UNESCO Global Alliance for Literacy within the Framework of Lifelong Learning (GAL)
As mentioned in an earlier post on 7 September the Core Group of the Global Alliance for Literacy within the Framework of Lifelong Learning (GAL) will hold a one-day meeting. I will participate in this meeting as an observer.
For those of you who are not familiar with the GAL some information.
The UNESCO Institute for Lifelong Learning, one of UNESCO’s specialist institutions with a core mandate for literacy and lifelong learning, has been asked by UNESCO to lead the consultation process for establishing the Global Alliance for Literacy within the Framework of Lifelong Learning (GAL).
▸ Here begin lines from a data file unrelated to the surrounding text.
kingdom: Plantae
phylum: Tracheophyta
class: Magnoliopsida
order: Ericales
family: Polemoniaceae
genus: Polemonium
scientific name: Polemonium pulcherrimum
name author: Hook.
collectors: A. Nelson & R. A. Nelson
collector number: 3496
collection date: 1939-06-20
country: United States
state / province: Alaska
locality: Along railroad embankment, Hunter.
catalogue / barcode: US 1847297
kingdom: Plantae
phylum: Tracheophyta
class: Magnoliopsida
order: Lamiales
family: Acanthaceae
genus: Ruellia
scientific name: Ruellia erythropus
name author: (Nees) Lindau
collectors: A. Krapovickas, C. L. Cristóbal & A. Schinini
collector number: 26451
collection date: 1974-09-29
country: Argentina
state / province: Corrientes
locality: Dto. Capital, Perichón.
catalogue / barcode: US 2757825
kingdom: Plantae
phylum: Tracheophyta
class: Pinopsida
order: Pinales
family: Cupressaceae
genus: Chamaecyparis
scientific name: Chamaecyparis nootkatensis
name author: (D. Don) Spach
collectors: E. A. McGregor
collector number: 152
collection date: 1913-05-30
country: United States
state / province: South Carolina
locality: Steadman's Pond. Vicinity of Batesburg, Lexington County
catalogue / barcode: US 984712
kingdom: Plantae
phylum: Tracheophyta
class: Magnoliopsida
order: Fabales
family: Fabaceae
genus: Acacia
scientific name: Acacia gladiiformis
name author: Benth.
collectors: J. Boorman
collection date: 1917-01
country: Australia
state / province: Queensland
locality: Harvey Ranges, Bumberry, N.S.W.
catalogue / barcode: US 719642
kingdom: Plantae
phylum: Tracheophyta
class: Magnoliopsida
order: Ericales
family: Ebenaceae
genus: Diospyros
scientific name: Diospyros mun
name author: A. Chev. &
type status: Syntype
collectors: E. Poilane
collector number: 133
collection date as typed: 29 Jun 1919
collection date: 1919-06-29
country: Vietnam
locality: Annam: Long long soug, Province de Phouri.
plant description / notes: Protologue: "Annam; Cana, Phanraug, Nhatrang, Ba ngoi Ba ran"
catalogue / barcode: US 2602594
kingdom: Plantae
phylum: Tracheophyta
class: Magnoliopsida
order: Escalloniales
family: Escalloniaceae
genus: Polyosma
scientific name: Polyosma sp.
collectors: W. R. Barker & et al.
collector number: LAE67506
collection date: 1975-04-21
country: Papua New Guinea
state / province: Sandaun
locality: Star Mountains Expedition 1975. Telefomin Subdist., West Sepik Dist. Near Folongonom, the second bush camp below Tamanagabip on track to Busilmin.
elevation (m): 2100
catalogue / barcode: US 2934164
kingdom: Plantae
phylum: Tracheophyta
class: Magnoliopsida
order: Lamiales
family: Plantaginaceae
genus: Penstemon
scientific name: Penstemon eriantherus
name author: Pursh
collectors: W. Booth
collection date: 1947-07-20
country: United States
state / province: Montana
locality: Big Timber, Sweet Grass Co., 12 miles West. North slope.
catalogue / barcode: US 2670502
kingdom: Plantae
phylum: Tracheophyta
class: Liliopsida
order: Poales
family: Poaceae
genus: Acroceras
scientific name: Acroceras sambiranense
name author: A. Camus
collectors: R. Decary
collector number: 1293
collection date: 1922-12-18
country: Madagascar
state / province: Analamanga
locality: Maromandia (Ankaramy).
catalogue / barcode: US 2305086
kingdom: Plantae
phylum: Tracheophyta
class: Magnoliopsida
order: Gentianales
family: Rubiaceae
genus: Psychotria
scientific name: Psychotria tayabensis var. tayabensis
As literacy will play a direct or indirect role in achieving many of the Sustainable Development Goals (SDGs), GAL aims to help Member States make accelerated progress towards the 2030 Agenda for Sustainable Development. The Alliance, which will be composed of experts and representatives of UN and government agencies, donors, national and international non-governmental organizations, and the private sector, will work towards improving literacy for sustainable development through concrete action and tangible outcomes.
Reasons for establishing GAL
The international community recognizes literacy as an ‘indispensable foundation for independent learning’ in the Education 2030 Incheon Declaration and Framework for Action. ‘A world with universal literacy’ is also a key part of the vision set out in the 2030 Agenda for Sustainable Development, which was adopted by the United Nations General Assembly in 2015. The Agenda’s target for literacy is ‘to ensure that all youth and a substantial proportion of adults, both men and women, achieve literacy and numeracy’ by 2030 (Target 4.6). GAL aims to help Member States achieve this ambitious target.
Challenges for GAL
GAL will encourage policy coherence and take action to promote the mobilization of resources, the availability of high-quality and timely data through improved assessment and monitoring, the effective utilization of information and communications technology, and the creation of multi-stakeholder partnerships at regional and national levels. Furthermore, GAL will be transversal in three ways: across age (from early childhood through to adulthood); across languages and cultures (with special attention paid to gender, diversity, inclusion and empowerment); and across sectors (such as education, health and sanitation, agriculture, environment and climate, employment and industry, and urbanization and migration). In short, GAL will stimulate and promote collaborative programmes that connect literacy with the sustainable development agenda within a lifelong and life-wide approach.
GAL will be shaped by Member States and development partners as an effective platform for sustained action at all levels. Some promising pathways include:
- fostering innovation and the creative use of technology;
- supporting decentralized, community-managed learning centres;
- promoting literacy assessment practices that enhance learner motivation and improve programmes;
- placing an emphasis on using literacy and numeracy skills in daily life; and
- offering a large menu of options in different languages to address diverse learning needs.